Dopo Irma, nel giro di un anno e mezzo, la vegetazione è ricresciuta in maniera considerevole nel numero di specie reclutate e nella copertura totale della duna (parliamo sempre di primo cordone dunale, foredune, in molti casi letteralmente devastato dall'impatto dell'uragano). "Purtroppo non abbiamo potuto confrontare il prima e il dopo l'uragano, perché non avevamo i dati relativi al periodo precedente l'evento, ma abbiamo osservato le condizioni che si sono presentate al nostro arrivo confrontandole, appunto, con il recupero successivo". E sul recupero rapido e ottimale, De Battisti aggiunge: "Per restaurare appieno un ambiente è necessario tenere in considerazione il punto di gradiente di latitudine: a seconda di dove ci si trova il recupero avviene con modalità e specie diverse. Alcuni siti sono stati esclusi dal nostro studio perché sono stati presto restaurati attraverso operazioni di ripascimento e la piantumazione della Uniola paniculata: vi è un punto a sud, dove è stato fatto il trapianto, ma nel giro di poco questa era stata sostituita da altre specie”. 

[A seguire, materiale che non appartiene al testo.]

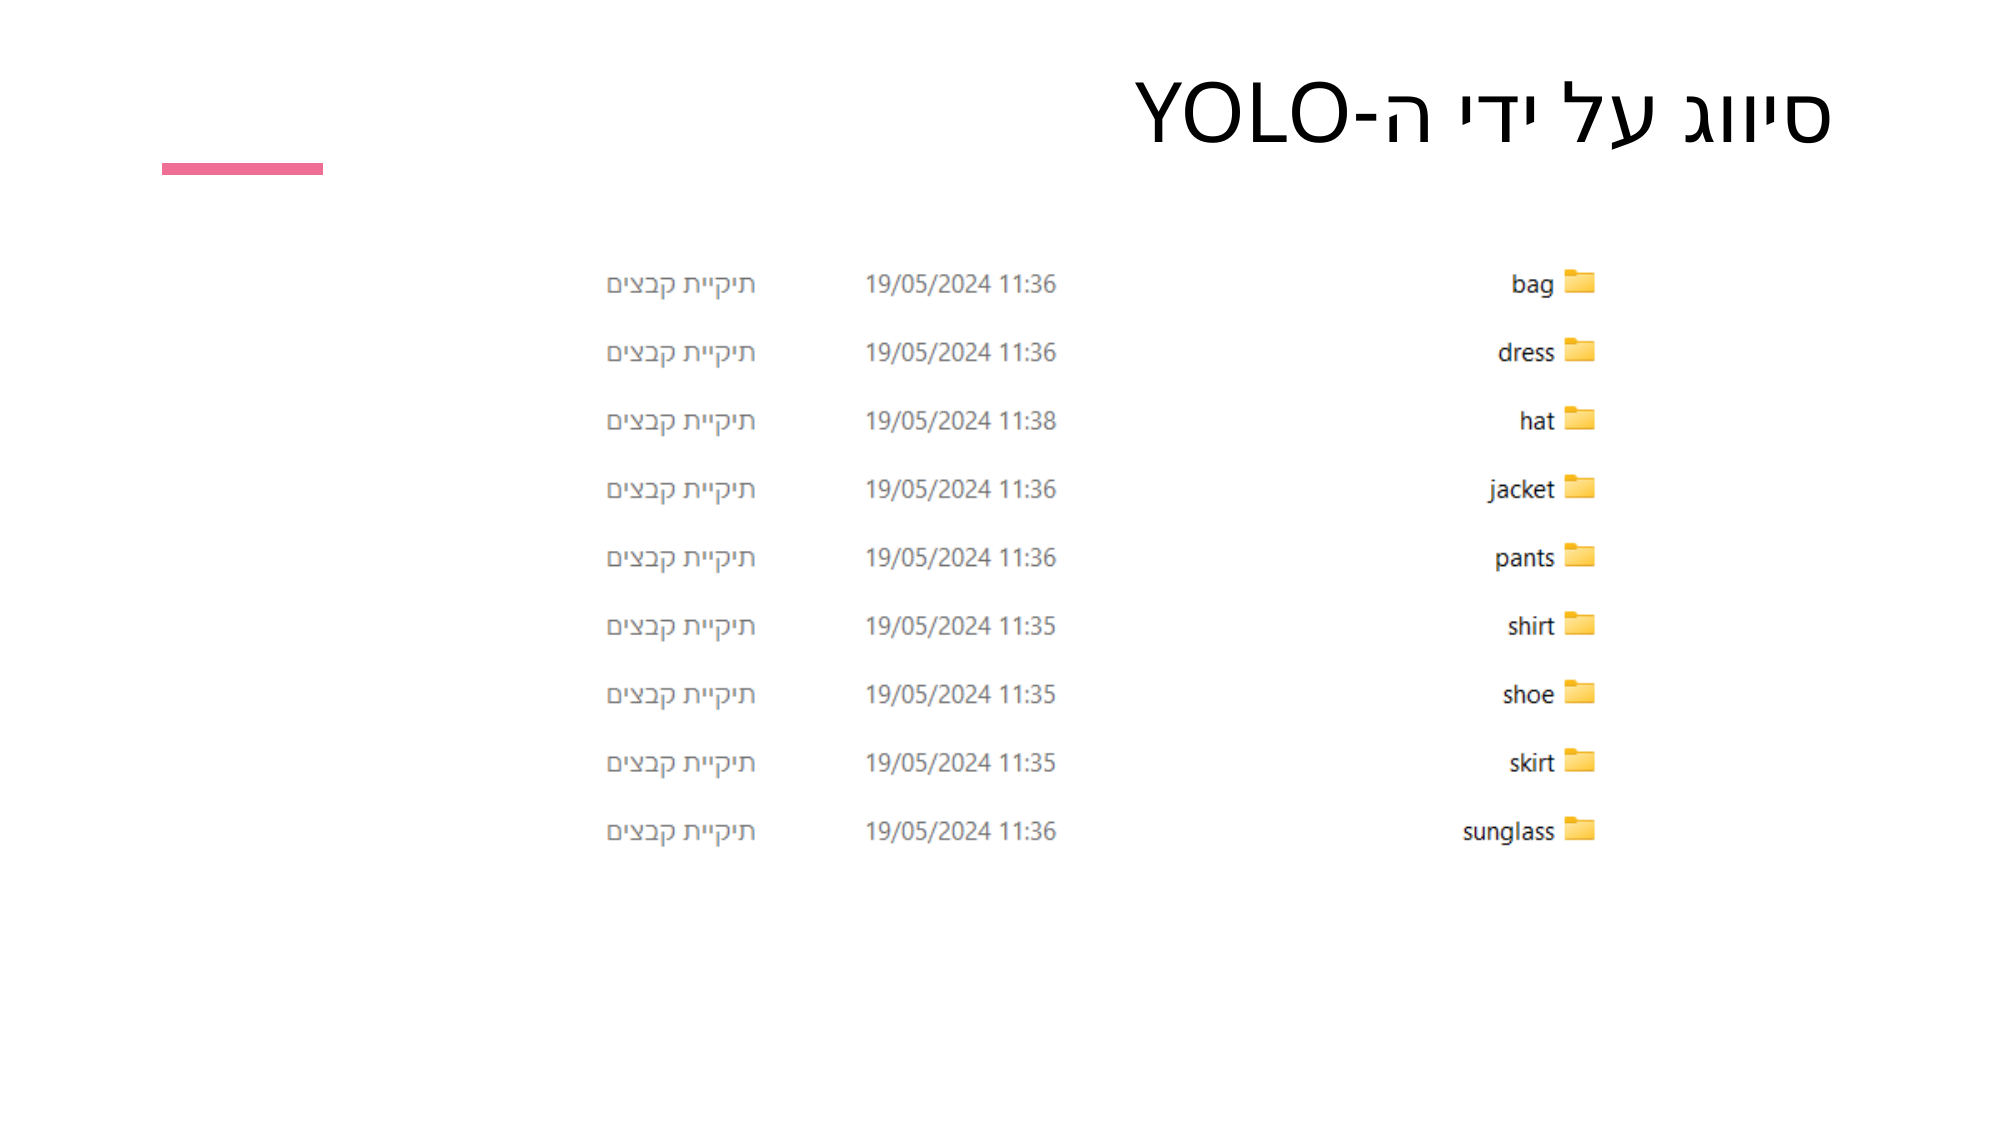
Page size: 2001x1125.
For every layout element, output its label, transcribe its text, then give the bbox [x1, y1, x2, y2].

Si può pensare di adattare uno studio di questo tipo a un'area come quella della Laguna di Venezia? "Sicuramente. In Laguna non c'è Uniola paniculata, troviamo invece la Ammophila arenaria, oggi chiamata Calamagrostis arenaria. Negli Stati Uniti, dal South Carolina in su, vi è la Ammophila breviligulata, specie diversa ma dello stesso genere della nostra. In generale, tra Europa e Stati Uniti, ci sono tante specie simili dello stesso genere o addirittura della stessa specie. Nel 2022 abbiamo fatto una serie di campionamenti tra Ca' Roman, in Laguna, il Parco di San Rossore, in Toscana, mia terra d'origine, e alcuni siti statunitensi. Dobbiamo ancora analizzarli in maniera approfondita ma alcuni dati sono già evidenti: se in Laguna vi è molta Ammophila arenaria, nel sito in Toscana praticamente non se ne trova. Numero di specie diverse, tipi di dune con caratteristiche diverse: piante come la Ammophila arenaria e la Uniola paniculata tendono a generare dune alte e ripide che permettono di difendere bene la costa dalle tempeste, mentre con altre specie, che per esempio nel sud degli Stati Uniti crescono sparse e basse, le dune non crescono in altezza, restano più allargate: queste ultime difendono la costa con più difficoltà ma recuperano più velocemente".

A proposito di ripristino, "nei manuali di restaurazione degli Stati Uniti c'è scritto di usare più specie, si sta andando in questa direzione perché la biodiversità è importante, ma non è una indicazione legata alla protezione della costa per la quale invece è necessario valutare dove ci si trova: in una determinata area può non avere senso piantare una certa specie, bisogna valutare quella più adatta. Si tratta di una riflessione che riguarda anche costi e benefici".

Che prospettive può avere uno studio come questo? "Non abbiamo ricevuto i fondi per continuare a lavorarci, ma sarebbe davvero interessante tornare per eseguire nuovi campionamenti: la debolezza, se così possiamo chiamarla, è data dal fatto che qui ci si focalizza sul recupero della vegetazione e non su parametri geomorfologici della duna. Sarebbe interessante osservare se e come questi parametri, che richiedono più tempo, hanno recuperato, anche se nel frattempo ci sono stati altri uragani che potrebbero averli in qualche modo alterati. Dal punto di vista scientifico è importante localizzare: lo stesso ecosistema in luoghi differenti non è detto che recuperi nello stesso modo, non per forza a causa dello stress o di eventi estremi, ma più semplicemente perché a seconda della posizione le traiettorie di recupero possono essere molto diverse".